Yesterday, speaking about health reform with MSNBC’s Chris Matthews, House Speaker Nancy Pelosi said: “We must begin the process. I don’t know if it can be done this year. It should be done this term.”

TNR’s Suzy Khimm reports how Sen. Ron Wyden (D-OR) is adapting his controversial health proposal to reflect Obama’s framework.

National Security

Gershom Gorenberg surveys Israel’s elections: “By competing for Lieberman’s support in their fight with each other, Livni and Netanyahu put their desire to win over their country’s future.”


Director of National Intelligence Dennis Blair told Congress yesterday that “instability in countries around the world caused by the current global economic crisis, rather than terrorism, is the primary near-term security threat to the United States.”

Danger Room’s Noah Shachtman reports that New York City is scaling back its plans to add 800 new cops to the force, relying instead on surveillance cameras.

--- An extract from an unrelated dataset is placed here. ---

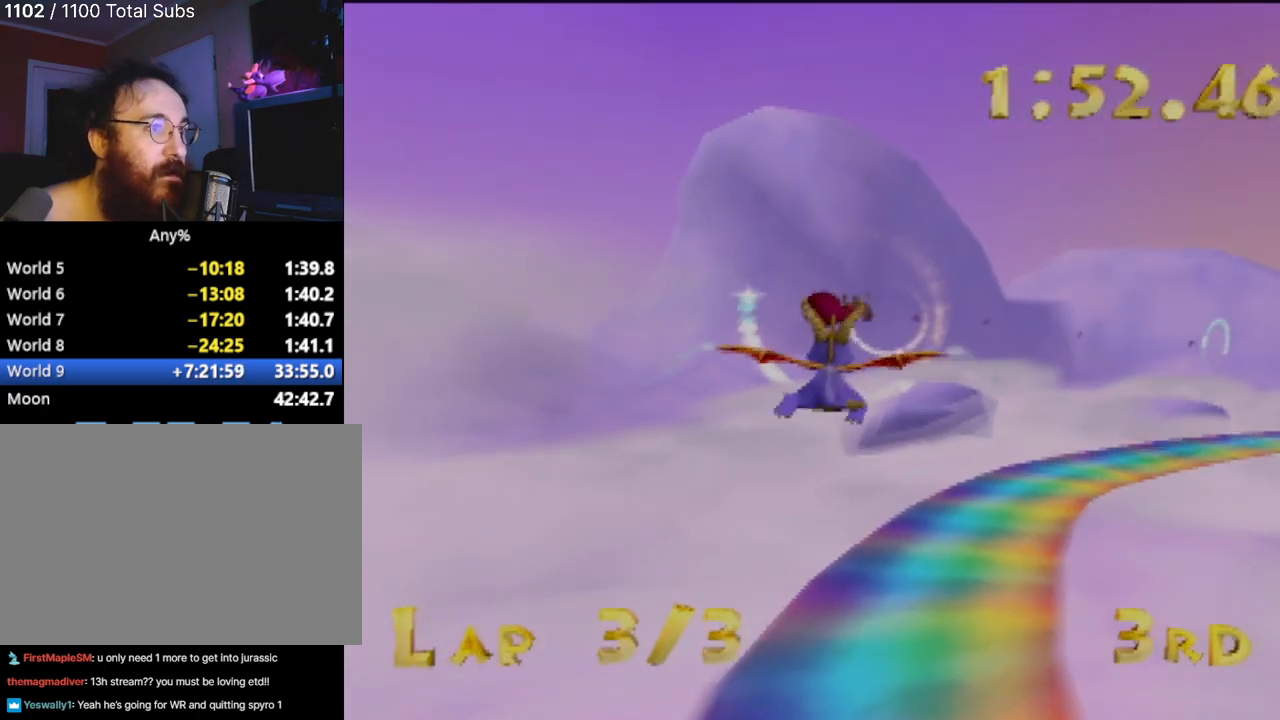
{"buttons": [], "left_stick": "center", "events": [[33, "left_stick", "up-right"], [133, "left_stick", "center"]]}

The Obama administration is reportedly “considering a proposal to help distressed homeowners by subsidizing lenders who cut the interest rate on mortgages.”

The House agriculture committee voted to give the Commodity Futures Trading Commission “expanded control over financial products, an opening shot in a congressional turf battle over regulatory overhauls.”

At Crooked Timber, Prof. Harry Brighouse comments on “school improvement and the achievement gap.”